Skeletal landmark data>
--------------------------------------------------

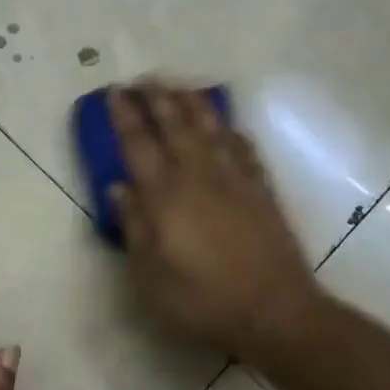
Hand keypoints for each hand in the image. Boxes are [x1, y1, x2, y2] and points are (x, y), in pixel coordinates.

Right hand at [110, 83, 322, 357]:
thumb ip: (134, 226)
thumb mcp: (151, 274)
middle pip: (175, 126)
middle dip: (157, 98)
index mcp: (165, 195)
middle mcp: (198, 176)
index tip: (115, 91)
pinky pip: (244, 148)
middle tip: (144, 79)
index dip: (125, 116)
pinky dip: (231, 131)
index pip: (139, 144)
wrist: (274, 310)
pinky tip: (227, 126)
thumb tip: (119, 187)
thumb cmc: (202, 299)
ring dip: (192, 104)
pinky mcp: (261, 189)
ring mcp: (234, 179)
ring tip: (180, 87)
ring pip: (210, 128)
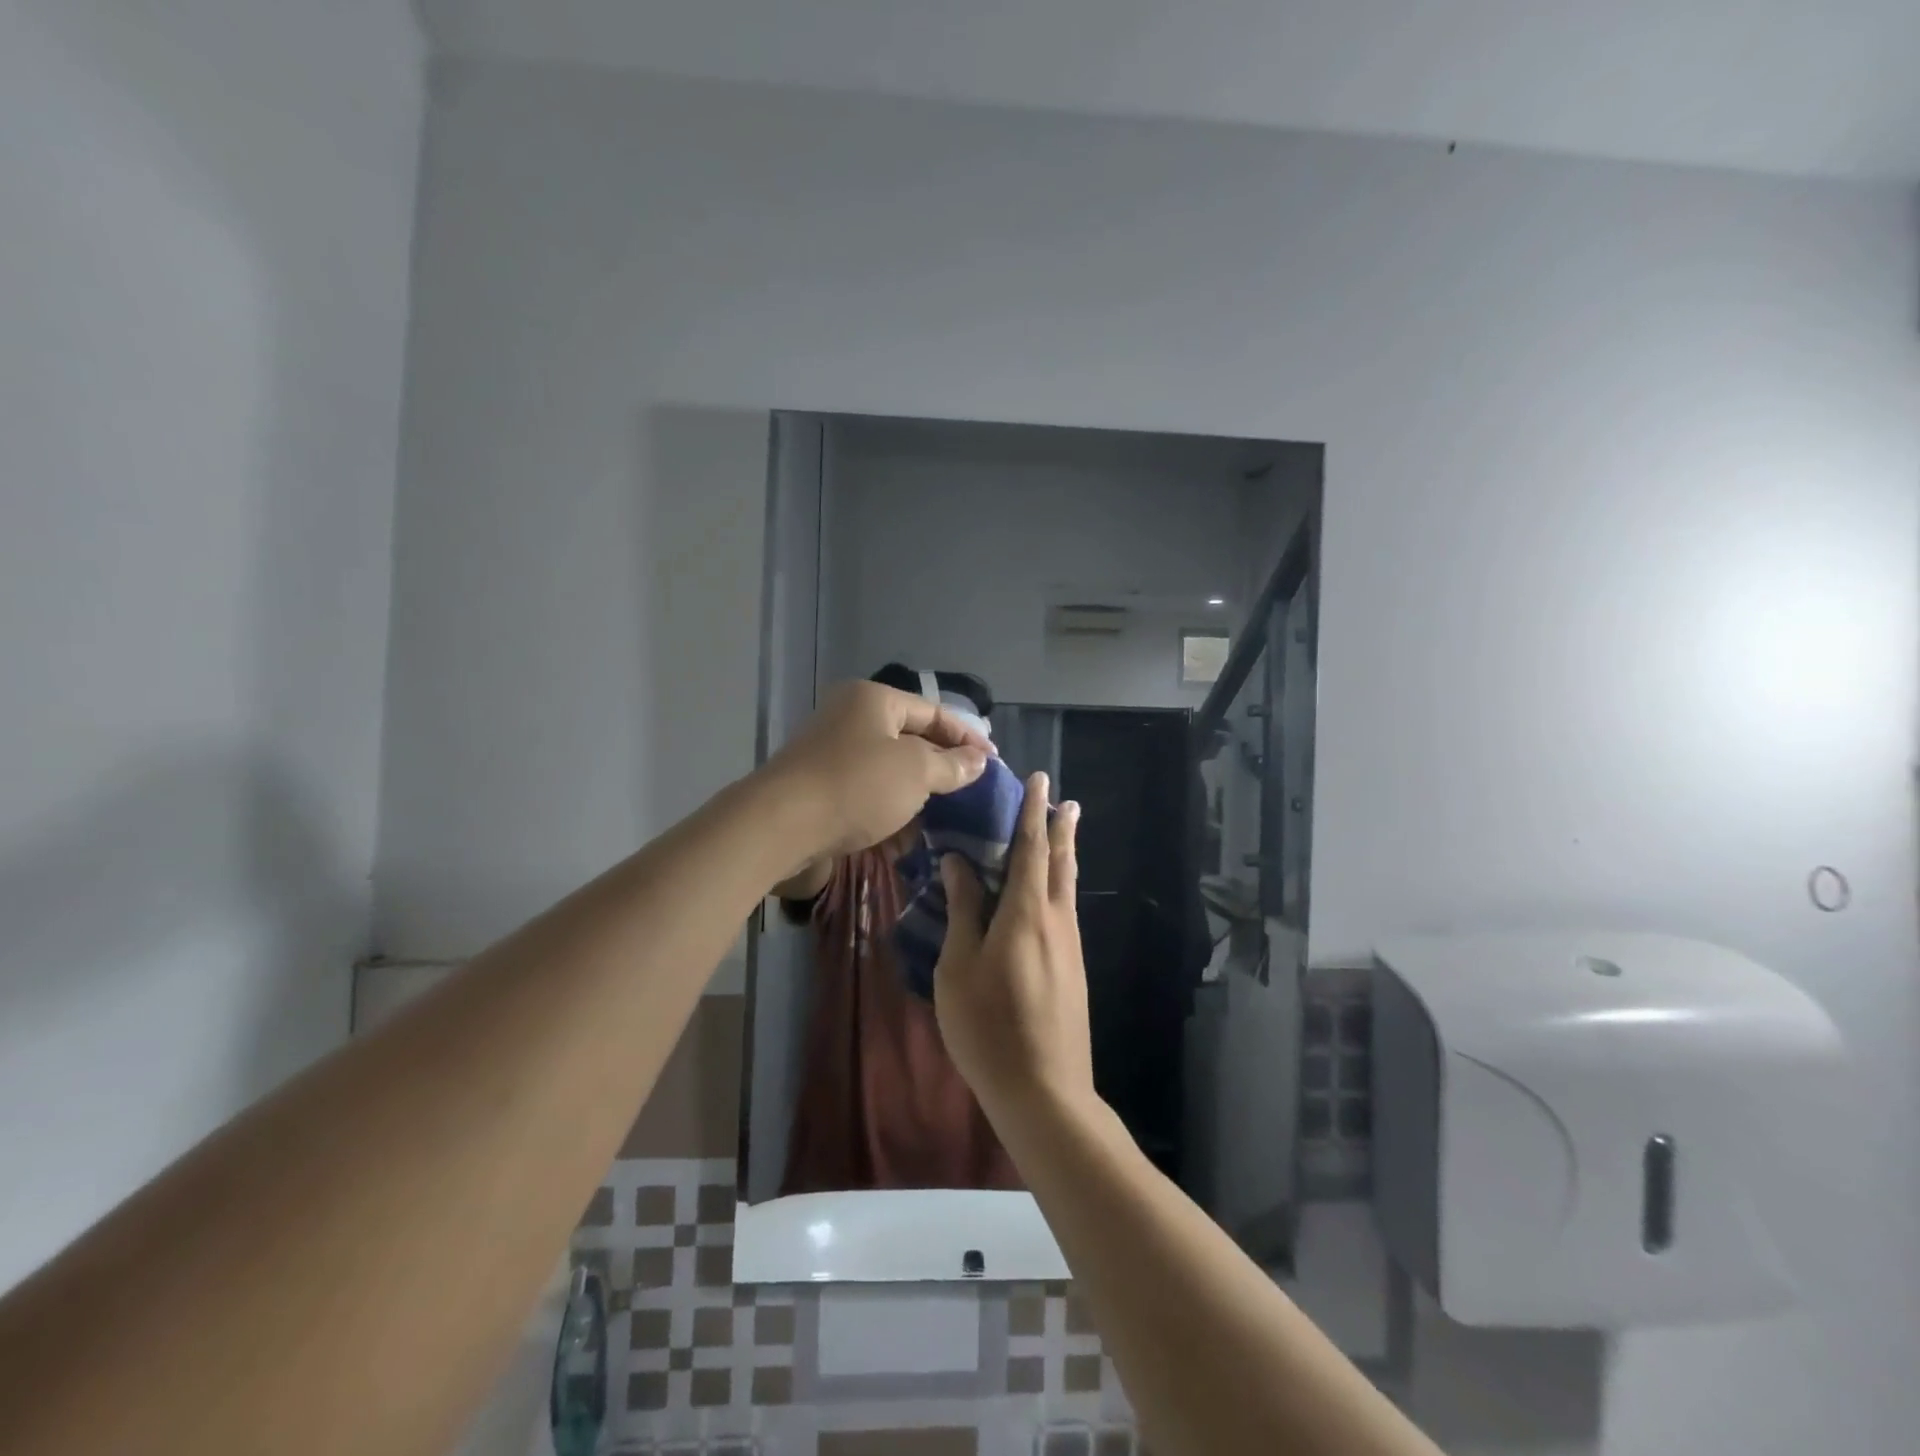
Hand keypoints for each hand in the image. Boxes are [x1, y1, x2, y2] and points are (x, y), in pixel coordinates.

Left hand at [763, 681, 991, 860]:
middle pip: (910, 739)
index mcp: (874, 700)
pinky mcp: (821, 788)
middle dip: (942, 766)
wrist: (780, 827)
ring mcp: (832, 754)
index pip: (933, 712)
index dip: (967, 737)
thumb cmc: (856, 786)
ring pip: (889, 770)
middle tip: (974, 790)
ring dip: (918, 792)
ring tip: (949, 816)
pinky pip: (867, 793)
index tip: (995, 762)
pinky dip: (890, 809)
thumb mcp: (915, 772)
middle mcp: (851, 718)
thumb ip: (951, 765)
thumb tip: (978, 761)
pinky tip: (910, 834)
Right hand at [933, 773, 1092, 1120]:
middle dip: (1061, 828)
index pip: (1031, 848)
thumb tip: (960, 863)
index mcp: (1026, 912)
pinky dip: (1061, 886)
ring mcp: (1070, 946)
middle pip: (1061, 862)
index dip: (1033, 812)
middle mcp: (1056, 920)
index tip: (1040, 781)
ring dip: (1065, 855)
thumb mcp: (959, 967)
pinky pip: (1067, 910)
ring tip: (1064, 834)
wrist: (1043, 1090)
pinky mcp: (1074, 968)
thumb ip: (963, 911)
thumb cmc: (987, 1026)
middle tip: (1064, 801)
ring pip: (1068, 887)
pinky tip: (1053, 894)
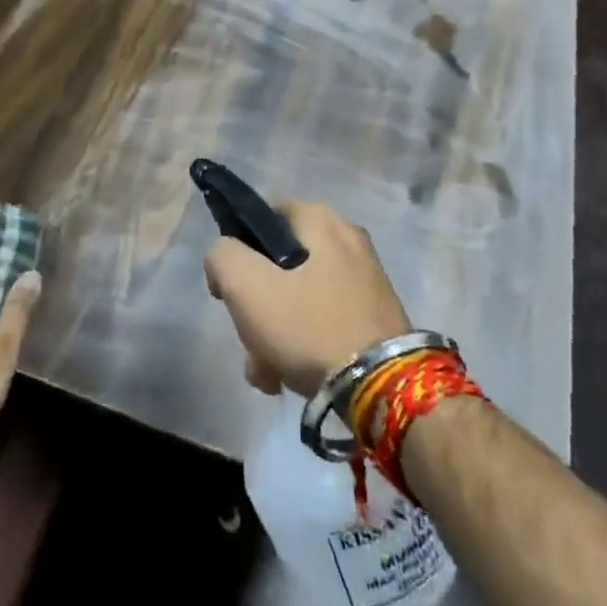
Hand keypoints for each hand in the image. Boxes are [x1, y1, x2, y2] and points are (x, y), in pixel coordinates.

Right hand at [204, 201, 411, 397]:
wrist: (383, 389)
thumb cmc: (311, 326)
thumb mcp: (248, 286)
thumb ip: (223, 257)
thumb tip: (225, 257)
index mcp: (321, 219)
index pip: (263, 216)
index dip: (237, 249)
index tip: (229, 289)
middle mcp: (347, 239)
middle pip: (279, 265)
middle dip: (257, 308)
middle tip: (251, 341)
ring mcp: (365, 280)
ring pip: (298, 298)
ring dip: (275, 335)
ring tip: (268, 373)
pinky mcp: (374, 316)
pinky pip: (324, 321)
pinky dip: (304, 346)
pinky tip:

--------------------------------------------------

Exercise description>
All that is wanted is the line with "middle dip: (257, 308)" and every later line in the entries, reproduced exactly.

Answer to the problem>
middle dip: (257, 308)
middle tip: (251, 341)
ring mcp: (365, 280)
ring pip: (298, 298)
ring dip: (275, 335)
ring tip: (268, 373)
pinky mcp: (374, 316)
pinky pip: (324, 321)
pinky dip: (304, 346)
pinky tip:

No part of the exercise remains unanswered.